As I get older, one of the things that has become increasingly, and at times painfully, apparent in my life is the fact that I still have much to learn. Much to learn about God and his word. Much to learn about ministry. Much to learn about family. And much to learn about myself. While the old adage may be true, that you “can’t teach an old dog new tricks”, it should not be said that this old dog can’t learn to grow in his understanding. On one level this is exciting - think of all the books I yet have to read! But the perspective I am referring to are the blind spots that trip us up - the things we don’t see, much to our regret.

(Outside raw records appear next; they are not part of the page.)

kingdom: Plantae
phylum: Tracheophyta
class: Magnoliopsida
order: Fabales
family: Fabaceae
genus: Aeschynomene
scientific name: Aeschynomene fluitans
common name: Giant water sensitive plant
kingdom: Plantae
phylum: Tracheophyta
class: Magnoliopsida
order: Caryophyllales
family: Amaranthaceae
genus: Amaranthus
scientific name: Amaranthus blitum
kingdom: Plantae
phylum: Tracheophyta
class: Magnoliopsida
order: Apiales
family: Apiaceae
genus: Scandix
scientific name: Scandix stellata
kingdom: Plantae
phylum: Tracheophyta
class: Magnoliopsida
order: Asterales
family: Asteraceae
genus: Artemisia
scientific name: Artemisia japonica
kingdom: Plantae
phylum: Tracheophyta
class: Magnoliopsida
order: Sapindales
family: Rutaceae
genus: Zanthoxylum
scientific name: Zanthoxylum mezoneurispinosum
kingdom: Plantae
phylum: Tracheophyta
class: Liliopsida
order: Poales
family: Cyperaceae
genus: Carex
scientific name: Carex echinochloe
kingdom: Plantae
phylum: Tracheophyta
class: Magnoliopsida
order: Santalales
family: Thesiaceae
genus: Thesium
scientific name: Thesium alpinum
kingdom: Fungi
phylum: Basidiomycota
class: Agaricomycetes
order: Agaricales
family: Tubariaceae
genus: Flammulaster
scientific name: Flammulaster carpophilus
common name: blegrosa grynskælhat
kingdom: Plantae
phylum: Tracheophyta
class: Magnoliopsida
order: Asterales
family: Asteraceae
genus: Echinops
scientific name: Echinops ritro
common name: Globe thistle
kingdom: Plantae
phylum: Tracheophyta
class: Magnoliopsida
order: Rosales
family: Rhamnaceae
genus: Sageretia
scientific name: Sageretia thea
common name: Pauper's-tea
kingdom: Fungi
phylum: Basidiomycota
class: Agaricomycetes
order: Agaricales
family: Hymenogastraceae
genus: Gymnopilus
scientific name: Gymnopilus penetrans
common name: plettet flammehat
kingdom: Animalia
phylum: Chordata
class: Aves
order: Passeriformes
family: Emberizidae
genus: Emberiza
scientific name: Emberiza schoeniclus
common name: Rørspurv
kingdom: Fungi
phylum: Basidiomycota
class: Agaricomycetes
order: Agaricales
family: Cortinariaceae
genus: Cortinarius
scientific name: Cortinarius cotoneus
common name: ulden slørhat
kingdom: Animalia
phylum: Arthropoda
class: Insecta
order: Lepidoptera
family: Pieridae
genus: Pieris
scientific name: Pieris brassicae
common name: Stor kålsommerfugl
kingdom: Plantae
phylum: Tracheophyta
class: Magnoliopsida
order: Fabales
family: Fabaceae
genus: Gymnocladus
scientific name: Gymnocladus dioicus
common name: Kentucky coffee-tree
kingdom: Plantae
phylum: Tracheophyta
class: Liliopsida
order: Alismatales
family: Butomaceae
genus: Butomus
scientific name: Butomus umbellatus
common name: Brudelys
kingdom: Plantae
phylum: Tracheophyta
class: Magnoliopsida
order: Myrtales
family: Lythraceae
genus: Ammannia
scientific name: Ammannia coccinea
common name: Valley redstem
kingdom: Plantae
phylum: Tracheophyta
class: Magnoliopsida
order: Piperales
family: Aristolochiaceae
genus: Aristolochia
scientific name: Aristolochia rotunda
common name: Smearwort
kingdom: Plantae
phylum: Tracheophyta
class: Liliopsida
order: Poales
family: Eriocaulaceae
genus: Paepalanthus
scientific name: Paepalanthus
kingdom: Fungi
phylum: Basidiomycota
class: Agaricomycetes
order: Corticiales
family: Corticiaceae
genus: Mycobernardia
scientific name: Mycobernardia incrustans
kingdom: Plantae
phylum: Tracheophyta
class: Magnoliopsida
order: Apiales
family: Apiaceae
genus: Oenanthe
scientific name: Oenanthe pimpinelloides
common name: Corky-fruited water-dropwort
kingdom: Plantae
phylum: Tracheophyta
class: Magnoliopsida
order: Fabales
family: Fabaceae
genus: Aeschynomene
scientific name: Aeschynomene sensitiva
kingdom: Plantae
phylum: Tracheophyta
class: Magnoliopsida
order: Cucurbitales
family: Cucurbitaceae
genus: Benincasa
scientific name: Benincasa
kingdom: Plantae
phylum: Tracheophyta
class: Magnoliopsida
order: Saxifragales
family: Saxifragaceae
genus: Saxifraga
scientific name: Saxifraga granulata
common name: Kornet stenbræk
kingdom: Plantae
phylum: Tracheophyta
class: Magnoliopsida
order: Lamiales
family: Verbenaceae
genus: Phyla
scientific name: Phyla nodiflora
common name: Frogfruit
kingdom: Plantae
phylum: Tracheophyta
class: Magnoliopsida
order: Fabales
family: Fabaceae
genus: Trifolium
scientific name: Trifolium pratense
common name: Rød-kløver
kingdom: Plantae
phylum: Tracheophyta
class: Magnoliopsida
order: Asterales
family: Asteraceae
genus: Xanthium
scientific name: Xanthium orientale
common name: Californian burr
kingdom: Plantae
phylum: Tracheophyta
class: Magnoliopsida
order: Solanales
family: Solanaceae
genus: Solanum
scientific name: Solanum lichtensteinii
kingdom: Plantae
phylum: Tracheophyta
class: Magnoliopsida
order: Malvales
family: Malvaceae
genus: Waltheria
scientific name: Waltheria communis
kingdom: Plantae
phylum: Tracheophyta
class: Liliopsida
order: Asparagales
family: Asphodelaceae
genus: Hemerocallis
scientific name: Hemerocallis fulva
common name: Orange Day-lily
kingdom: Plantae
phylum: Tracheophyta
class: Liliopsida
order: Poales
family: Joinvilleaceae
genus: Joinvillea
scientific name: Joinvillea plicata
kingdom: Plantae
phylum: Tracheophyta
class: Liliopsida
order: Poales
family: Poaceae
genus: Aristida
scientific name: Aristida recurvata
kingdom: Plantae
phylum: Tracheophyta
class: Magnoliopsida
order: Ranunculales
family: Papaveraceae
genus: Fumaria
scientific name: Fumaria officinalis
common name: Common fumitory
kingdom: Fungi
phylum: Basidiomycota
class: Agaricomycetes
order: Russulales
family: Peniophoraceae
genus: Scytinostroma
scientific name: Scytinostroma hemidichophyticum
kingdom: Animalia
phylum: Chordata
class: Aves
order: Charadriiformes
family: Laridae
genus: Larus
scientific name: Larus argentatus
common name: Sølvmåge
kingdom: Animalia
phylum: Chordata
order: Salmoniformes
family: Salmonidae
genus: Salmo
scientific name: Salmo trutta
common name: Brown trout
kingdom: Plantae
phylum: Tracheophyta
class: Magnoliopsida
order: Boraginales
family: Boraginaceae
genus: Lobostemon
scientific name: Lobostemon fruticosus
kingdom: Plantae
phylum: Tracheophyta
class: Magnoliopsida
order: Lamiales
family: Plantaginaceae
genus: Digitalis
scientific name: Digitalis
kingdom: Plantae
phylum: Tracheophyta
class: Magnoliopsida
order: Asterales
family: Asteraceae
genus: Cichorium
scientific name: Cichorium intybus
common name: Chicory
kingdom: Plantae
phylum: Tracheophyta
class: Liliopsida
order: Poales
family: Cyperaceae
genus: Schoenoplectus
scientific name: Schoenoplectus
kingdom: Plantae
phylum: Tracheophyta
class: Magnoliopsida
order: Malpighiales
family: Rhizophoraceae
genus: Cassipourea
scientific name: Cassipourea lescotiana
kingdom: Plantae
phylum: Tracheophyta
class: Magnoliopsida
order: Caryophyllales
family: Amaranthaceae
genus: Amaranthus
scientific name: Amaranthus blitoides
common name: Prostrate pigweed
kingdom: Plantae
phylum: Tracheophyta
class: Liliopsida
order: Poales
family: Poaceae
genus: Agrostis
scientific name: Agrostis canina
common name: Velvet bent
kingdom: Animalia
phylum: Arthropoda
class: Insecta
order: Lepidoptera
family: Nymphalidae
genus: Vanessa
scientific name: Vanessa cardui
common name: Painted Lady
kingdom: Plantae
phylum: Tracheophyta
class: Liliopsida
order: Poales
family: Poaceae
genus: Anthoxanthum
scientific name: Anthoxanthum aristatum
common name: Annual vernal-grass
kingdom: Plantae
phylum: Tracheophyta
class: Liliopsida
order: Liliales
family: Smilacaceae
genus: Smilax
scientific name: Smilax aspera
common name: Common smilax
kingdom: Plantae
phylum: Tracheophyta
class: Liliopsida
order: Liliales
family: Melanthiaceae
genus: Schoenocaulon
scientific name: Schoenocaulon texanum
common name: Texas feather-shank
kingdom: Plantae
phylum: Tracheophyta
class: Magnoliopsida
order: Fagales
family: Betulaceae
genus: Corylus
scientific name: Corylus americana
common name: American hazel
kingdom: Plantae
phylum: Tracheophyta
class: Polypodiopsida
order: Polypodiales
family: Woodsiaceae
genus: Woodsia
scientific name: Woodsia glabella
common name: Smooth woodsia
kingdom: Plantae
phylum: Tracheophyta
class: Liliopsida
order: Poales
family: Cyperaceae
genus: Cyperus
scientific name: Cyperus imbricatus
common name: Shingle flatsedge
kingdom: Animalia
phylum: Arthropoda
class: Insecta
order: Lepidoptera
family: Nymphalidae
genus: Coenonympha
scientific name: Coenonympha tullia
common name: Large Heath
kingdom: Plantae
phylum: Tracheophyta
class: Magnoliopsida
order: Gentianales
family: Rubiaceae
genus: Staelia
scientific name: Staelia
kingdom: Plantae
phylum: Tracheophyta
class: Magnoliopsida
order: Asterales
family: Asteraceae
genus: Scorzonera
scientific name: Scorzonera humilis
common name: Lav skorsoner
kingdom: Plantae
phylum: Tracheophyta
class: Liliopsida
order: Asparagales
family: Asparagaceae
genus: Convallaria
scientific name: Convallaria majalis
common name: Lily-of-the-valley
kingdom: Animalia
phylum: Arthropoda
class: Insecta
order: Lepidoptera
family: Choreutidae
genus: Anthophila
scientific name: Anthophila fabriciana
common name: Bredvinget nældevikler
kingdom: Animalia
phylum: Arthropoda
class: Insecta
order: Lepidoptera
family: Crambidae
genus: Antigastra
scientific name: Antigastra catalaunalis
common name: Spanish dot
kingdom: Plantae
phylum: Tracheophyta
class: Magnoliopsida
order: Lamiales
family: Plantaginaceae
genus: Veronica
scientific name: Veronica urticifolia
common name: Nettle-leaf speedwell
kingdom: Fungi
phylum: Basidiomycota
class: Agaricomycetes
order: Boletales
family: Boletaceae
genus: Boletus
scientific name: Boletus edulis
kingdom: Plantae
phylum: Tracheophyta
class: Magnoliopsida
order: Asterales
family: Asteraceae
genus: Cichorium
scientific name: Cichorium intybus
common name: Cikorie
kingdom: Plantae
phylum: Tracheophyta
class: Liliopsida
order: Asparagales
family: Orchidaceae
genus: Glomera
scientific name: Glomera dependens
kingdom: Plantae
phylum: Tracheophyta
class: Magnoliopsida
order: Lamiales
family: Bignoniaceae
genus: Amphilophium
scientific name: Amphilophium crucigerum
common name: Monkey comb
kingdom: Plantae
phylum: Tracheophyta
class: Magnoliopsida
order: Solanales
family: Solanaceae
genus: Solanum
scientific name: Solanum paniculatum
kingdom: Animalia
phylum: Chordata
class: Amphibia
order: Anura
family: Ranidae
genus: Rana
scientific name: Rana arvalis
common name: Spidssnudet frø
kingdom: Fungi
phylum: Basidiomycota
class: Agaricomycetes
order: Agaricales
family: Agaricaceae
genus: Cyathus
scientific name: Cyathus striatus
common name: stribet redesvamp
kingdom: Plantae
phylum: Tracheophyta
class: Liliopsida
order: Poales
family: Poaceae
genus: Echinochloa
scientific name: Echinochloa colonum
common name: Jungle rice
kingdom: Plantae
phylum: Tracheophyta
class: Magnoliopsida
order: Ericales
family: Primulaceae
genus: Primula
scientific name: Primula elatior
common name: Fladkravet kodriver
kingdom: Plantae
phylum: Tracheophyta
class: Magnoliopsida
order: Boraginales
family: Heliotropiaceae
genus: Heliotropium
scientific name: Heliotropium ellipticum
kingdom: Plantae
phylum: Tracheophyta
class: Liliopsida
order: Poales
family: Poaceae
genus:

I think all of us who are getting up there in years, and even those still in the lower range of the age scale need to come to grips with the reality that we don’t know everything, never will know everything and need to stop thinking that we know everything. And on one hand learn to be okay with that. This doesn’t mean we stop learning, simply that we need to be more aware of our failings as we learn. The Apostle Peter, who messed up more than a few times in his journey of spiritual learning, wrote, “Therefore, dear friends, since you have been forewarned, be on your guard so that you may not be carried away by the error of the lawless and fall from your secure position. But grow in the grace and knowledge of our Lord and Savior Jesus Christ. To him be glory both now and forever! Amen” (2 Peter 3:17-18). In the midst of the challenges that those believers to whom he wrote were going through he lays out the key; “grow in the grace and knowledge of our Lord Jesus Christ”. Growing is another way of thinking about learning. We grow in a myriad of ways as we experience life. Here Peter points out that for the believer the deepest manner in which we should grow is in grace and knowledge as it relates to our Saviour Jesus Christ. This kind of growing has the greater impact on the rest of life. Here’s the part where it is a bit painful - this kind of learning exposes our flaws. It lays bare the truth that we often seek to cover up, to hide deep down. Perhaps some of these faulty areas have been suppressed in such a fashion that we are completely unaware of their existence. But others see them. And this is where the learning moves from painful to comforting.
When we begin to learn about ourselves the Lord uses this to lead us to greater levels of delight in him and usefulness in his kingdom. So what is the best way forward? No doubt there are lengthier treatments that ably answer that question. However, let me keep it to a sentence or two and note that one of the keys is developing an ability to listen to others. More about this another time but I do think it important to encourage us all to be better listeners (see James 1:19). But the the way forward begins with honesty before the Lord. Through prayer we come face to face with the Holy One himself. When we recognize our flaws God can work in us to have better insight and the ability, through the Spirit, to overcome them. Add to this a friend or two who can walk the path with you and you’re on your way. Ultimately this will prove to be the way to grow as a believer, see yourself for who you really are and live life to the glory of our Heavenly Father.